Et pendant ce temps, Clarín, dans son supplément Ollas y Sartenes (Marmites et poêles), nous donne une recette de pan dulce à faire soi-même. Excellente recette mais difficile à réussir sous la vague de froid polaire qui couvre l'Europe en ce moment : le Pan Dulce est une pâte levée, pétrie à la levure de bière. Je vous la traduis à ma façon (2) :

Faire d'abord une poolish en mélangeant 60 grammes de farine (type 45 ou 55), 60 grammes de levure fraîche (en France, choisir de la levure de boulangerie fraîche ou lyophilisée), 55 cc d'eau tiède et 1 cuillérée de sucre en poudre (ou un ou deux morceaux de sucre). Laisser pousser à l'abri de la poussière dans un endroit chaud.

Pour la pâte, mélanger 600 gr de farine de blé (type 45), 150 gr de beurre (mou, vu les températures qu'il fait au bord du Río de la Plata en ce moment !), 180 gr de sucre en poudre, 6 oeufs, 1 cuillère à café d'eau de fleur d'oranger et le zeste râpé de 2 citrons (non traités). Ajouter la poolish poussée et pétrisser puis laisser pousser la pâte au moins une demi-heure, à l'abri de la poussière et dans une pièce chaude (il faut une température d'au moins 22° et c'est vraiment un minimum minimorum).

Après la première pousse, rabattez la pâte et pétrissez-la à nouveau puis mêlez-y 40 grammes de fruits confits (Clarín vous conseille de les hâcher, mais d'autres recettes vous diront de les intégrer entiers en les ayant farinés au préalable pour les empêcher de tomber au fond du moule au moment de la cuisson), 80 gr de fruits secs (hâchés à nouveau pour Clarín, entiers pour d'autres pâtissiers) (3) et 30 gr de cerises confites égouttées et macérées préalablement dans du marasquin (une liqueur italienne, ça ne vous aura pas échappé).

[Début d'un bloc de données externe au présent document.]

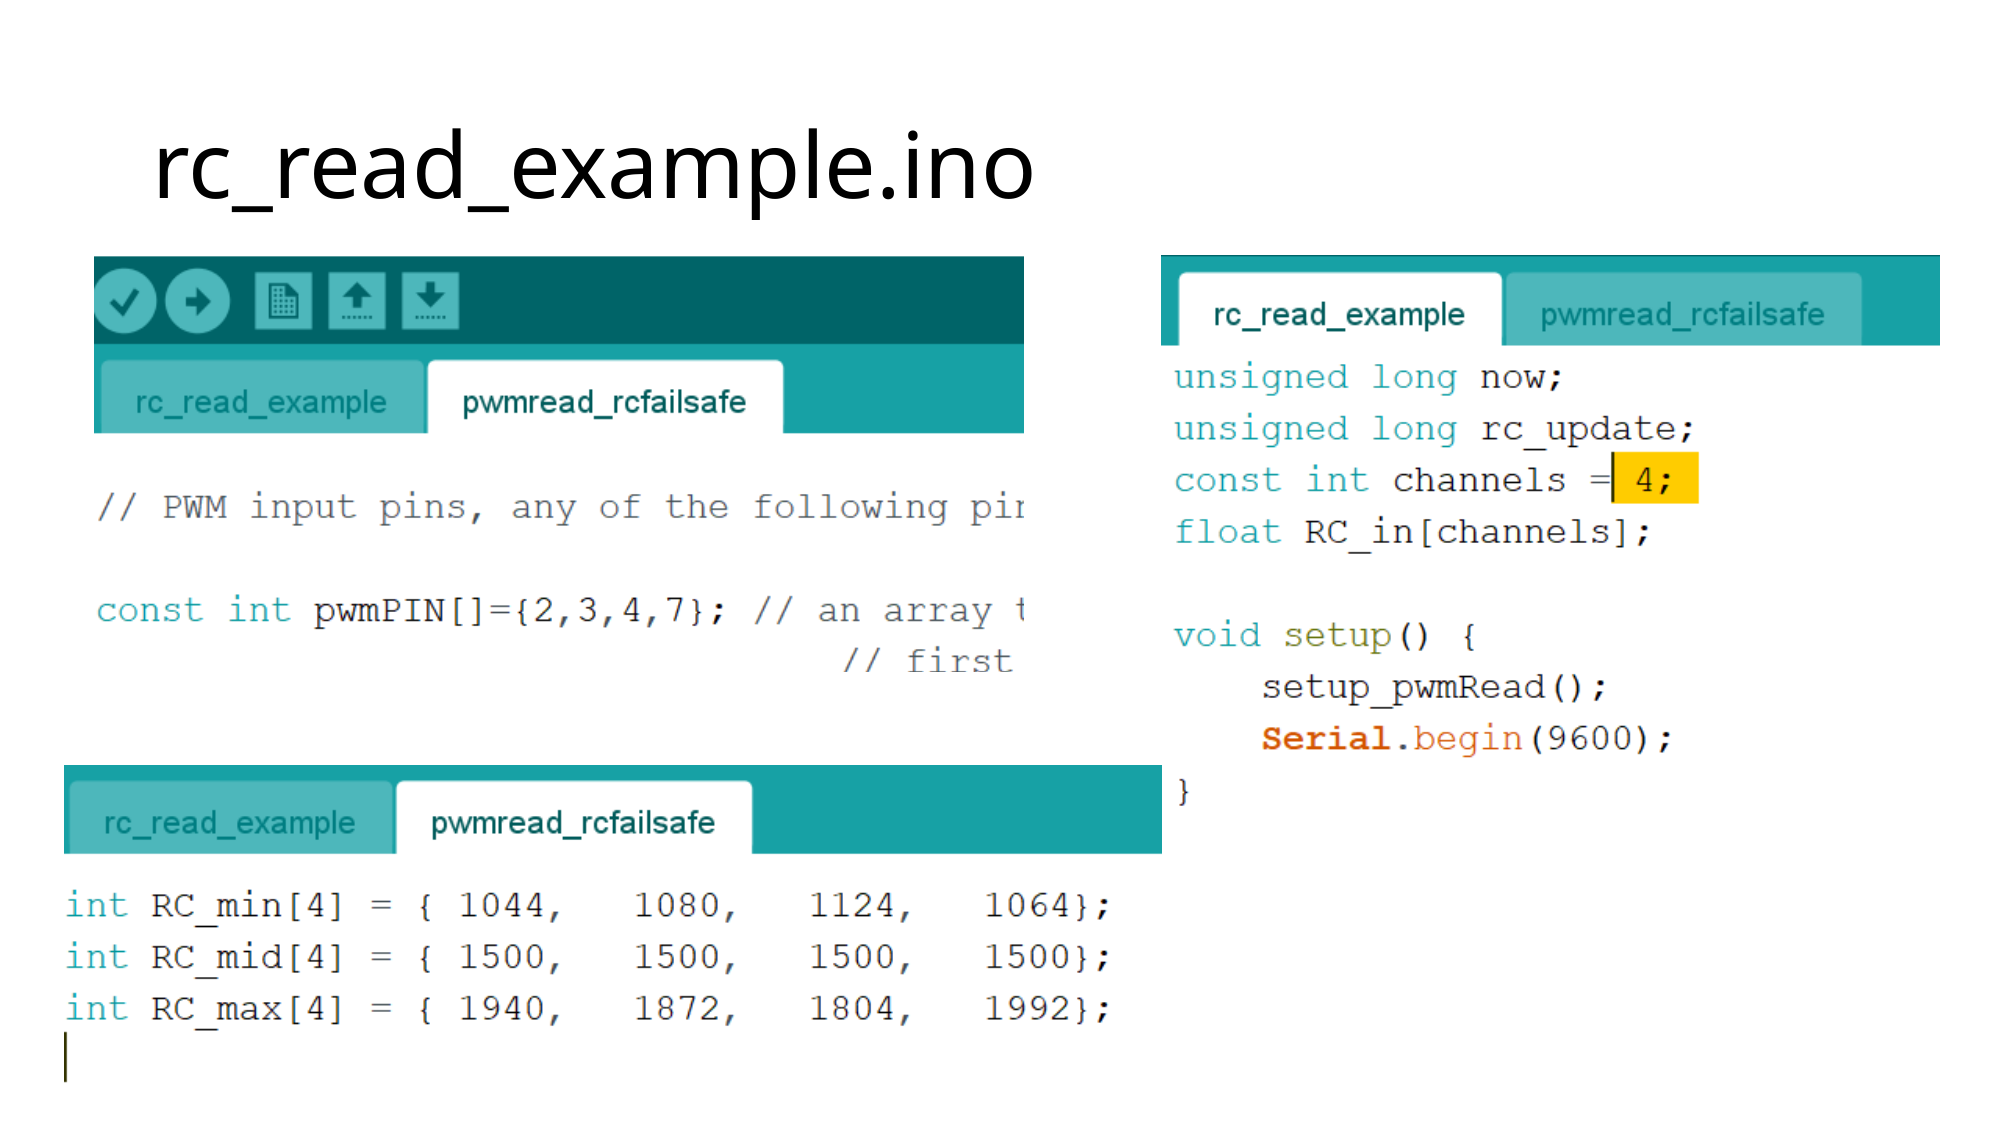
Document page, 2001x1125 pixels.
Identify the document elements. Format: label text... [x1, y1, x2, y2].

title rc_read_example.ino [137, 59, 1863, 278]
picture [94, 255, 1024, 673]
picture [64, 255, 1940, 1087]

Une telle quantité vous permettra de faire deux pains de 500 gr chacun environ.

Remettre la pâte à lever, au chaud et à couvert. Rabattez-la une seconde fois et mettez-la dans un moule que vous aurez chemisé de papier cuisson qui vous évitera de le beurrer lourdement (le moule à Pan dulce est traditionnellement rond, haut et droit). La pâte doit remplir la moitié de la contenance du moule. Laisser monter une troisième fois jusqu'à ce que la pâte atteigne presque le bord du moule (mais laissez-vous de la marge, sinon la montée va se poursuivre dans le four et votre Pan dulce va s'effondrer sur les bords).

Préchauffez votre four entre 180 et 200° (comme pour une brioche, du pain ou une pizza).

Sur le dessus des pains, dessinez délicatement une croix au couteau ou au rasoir. Ces entailles vont guider la montée de la pâte au début de la cuisson et éviter au dessus du gâteau de se déchirer d'une manière peu élégante.

Faites cuire pendant 50 minutes (un peu moins pour un four à chaleur tournante).

Pour décorer chaque pain, il est d'usage de passer sur le dessus un sirop de sucre glace et d'eau (ou de blanc d'oeuf) et d'éparpiller par dessus des amandes ou des cerises confites.

Se déguste froid.

Pour en savoir plus :
lire l'article de La Nación sur le turrón

(1) à ne pas confondre avec le touron fabriqué dans le sud-ouest de la France, à Bayonne notamment. C'est proche mais c'est différent malgré tout.
(2) Vous disposez d'une autre recette, rédigée autrement, dans Barrio de Tango, recueil bilingue de tangos argentins, éditions du Jasmin, mai 2010, page 178.
(3) Par fruits secs, il faut entendre raisins secs (de la couleur que vous préférez), amandes, noix, noisettes (recette initiale apportée par les immigrants italiens). Vous pouvez américaniser le pan dulce en y introduisant des noix spécifiques au Nouveau Monde : noix de cajou et du Brésil. En revanche, la noix de coco n'a pas trouvé sa place dans la recette, sauf si vous voulez à toute force jouer la fantaisie et l'originalité.